21 de Fevereiro de 2020 às 00:01

Os vivos e os mortos na esquina do mundo (I) Crédito da foto: Arte Lucas Araújo

Carlos Araújo - [email protected]

Que Kafka tenha construído labirintos que nos ajudam a entender quem somos hoje e que Poe tenha criado o terror que inspira os nossos pesadelos, não há sombra de dúvida. Que esses dois profetas do apocalipse da existência revolucionaram a literatura, também não há dúvida. A novidade é que eu os vi ontem à noite e, uma vez que eles fugiram quando me aproximei, volto agora ao lugar onde isso aconteceu para tentar reencontrá-los. Se tiver sorte, desta vez não vou perdê-los de vista.

Ontem, alta noite, eu acabava de sair de um bar e voltava a pé para casa porque o último ônibus já havia passado e o próximo horário seria só no começo da manhã. Numa esquina, vi dois homens parados. Conversavam. Atraíam a atenção pelas roupas. Em plena noite de verão, vestiam sobretudos de lã escuros e usavam chapéus de feltro.
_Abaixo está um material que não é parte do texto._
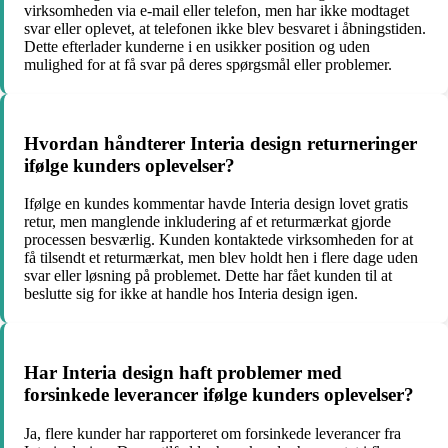
virksomheden via e-mail eller telefon, men har ikke modtaget
svar eller oplevet, at telefonen ikke blev besvaret i åbningstiden.
Dette efterlader kunderne i en usikker position og uden
mulighed for at få svar på deres spørgsmål eller problemer.
Hvordan håndterer Interia design returneringer
ifølge kunders oplevelser?
Ifølge en kundes kommentar havde Interia design lovet gratis
retur, men manglende inkludering af et returmærkat gjorde
processen besværlig. Kunden kontaktede virksomheden for at
få tilsendt et returmærkat, men blev holdt hen i flere dage uden
svar eller løsning på problemet. Dette har fået kunden til at
beslutte sig for ikke at handle hos Interia design igen.
Har Interia design haft problemer med
forsinkede leverancer ifølge kunders oplevelser?
Ja, flere kunder har rapporteret om forsinkede leverancer fra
Entre apreensivo e ansioso, retardei o passo. Fui andando devagar. Quando estava bem perto, eles voltaram os rostos para mim e nesse instante os reconheci. Eram Poe e Kafka, sem dúvida.

Eu parei por um instante. Foram frações de segundo em que perdi a fala. Foi tempo suficiente para Poe e Kafka interromperem a conversa, dobrarem a esquina e desaparecerem na rua escura. Num impulso, corri pela rua na tentativa de encontrar sinal deles, mas foi inútil.
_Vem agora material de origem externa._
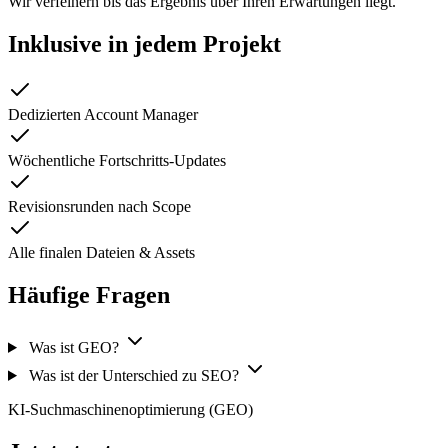
Wir verfeinern bis das Ergebnis über Ihren Erwartungen liegt.
Inklusive in jedem Projekt
Dedizierten Account Manager
Wöchentliche Fortschritts-Updates
Revisionsrunden nach Scope
Alle finalen Dateien & Assets
Häufige Fragen
Was ist GEO?
Was ist der Unterschied zu SEO?
KI-Suchmaschinenoptimierung (GEO)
Lamentei a minha reação. Eu deveria ter mantido o controle emocional na hora em que os vi. Deveria ter corrido imediatamente para eles e tê-los segurado pelos colarinhos, pelos punhos, sei lá. Não deveria jamais tê-los deixado fugir. Mas tenho que admitir que não é possível ter controle emocional diante de fantasmas. E eram os fantasmas de Kafka e Poe, os autores que marcaram a minha vida desde a infância, lá se vão cinco décadas.
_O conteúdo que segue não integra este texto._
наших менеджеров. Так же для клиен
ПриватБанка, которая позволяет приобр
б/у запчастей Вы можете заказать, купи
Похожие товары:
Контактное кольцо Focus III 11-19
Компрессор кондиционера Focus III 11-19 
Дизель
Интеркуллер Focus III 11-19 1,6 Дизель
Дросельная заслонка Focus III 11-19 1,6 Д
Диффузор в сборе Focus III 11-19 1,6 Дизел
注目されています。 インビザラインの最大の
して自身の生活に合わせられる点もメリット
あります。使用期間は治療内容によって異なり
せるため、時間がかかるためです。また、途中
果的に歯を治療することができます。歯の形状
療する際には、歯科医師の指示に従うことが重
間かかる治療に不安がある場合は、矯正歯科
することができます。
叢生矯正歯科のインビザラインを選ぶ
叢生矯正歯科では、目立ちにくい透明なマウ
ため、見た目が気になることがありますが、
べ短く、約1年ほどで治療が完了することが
O encontro seria um acaso? Não existe acaso, já dizia Borges. O que acontece é a convergência de direções que se cruzam num mesmo ponto e à qual damos o nome de acaso.

O que Kafka e Poe conversavam? O que vieram fazer aqui? Tramavam uma conspiração? Retornaram ao mundo dos vivos para conhecer a internet? Por que escolheram esta cidade para visitar, e não outro lugar do planeta? Por que se deixaram descobrir por mim?

Se fossem vistos pela polícia, poderiam ser abordados como suspeitos de crimes. Imagino os dois tomando uma geral da polícia, sem serem reconhecidos. Seria estranho. Se fossem flagrados por agentes de órgãos de inteligência, poderiam ser classificados como terroristas. Seriam presos, interrogados, talvez se confessassem culpados por terem rompido tradições literárias e criado obras originais.

Será que tramavam novos ataques à literatura? Bem, de certa forma já fizeram isso quando criaram obras como “A metamorfose” (Kafka) e “O corvo” (Poe). E a humanidade nunca mais foi a mesma.

Confesso que eu gostaria de não ter conhecido as obras deles. Impossível ser feliz depois de se perder nos labirintos que eles criaram. Eles desnudaram o nosso ser como agentes do absurdo e do terror da existência. E não conseguimos ignorá-los, pois eles nos fizeram reféns de suas teias.

Diferente da filosofia, notável pelo campo das perguntas, a literatura oferece respostas, habitualmente desagradáveis, grotescas, infames. Ter conhecido Poe e Kafka por meio de suas obras também tem suas vantagens. Eles fizeram com que as pessoas perdessem a inocência. Aprendemos com eles que, enquanto pensamos que somos boas criaturas, também somos capazes de cometer as piores atrocidades.

Agora, volto à esquina de ontem à noite. O que me anima é a suspeita de que o bandido retorna sempre ao local do crime. Pode ser que Kafka e Poe retornem e desta vez permitam que eu faça parte da conversa.

Estou escondido atrás de uma parede. A noite está como a de ontem. Faz calor. Uma corrente de ar prenuncia chuva. As condições são propícias para que eles reapareçam. Só me resta aguardar que isso aconteça.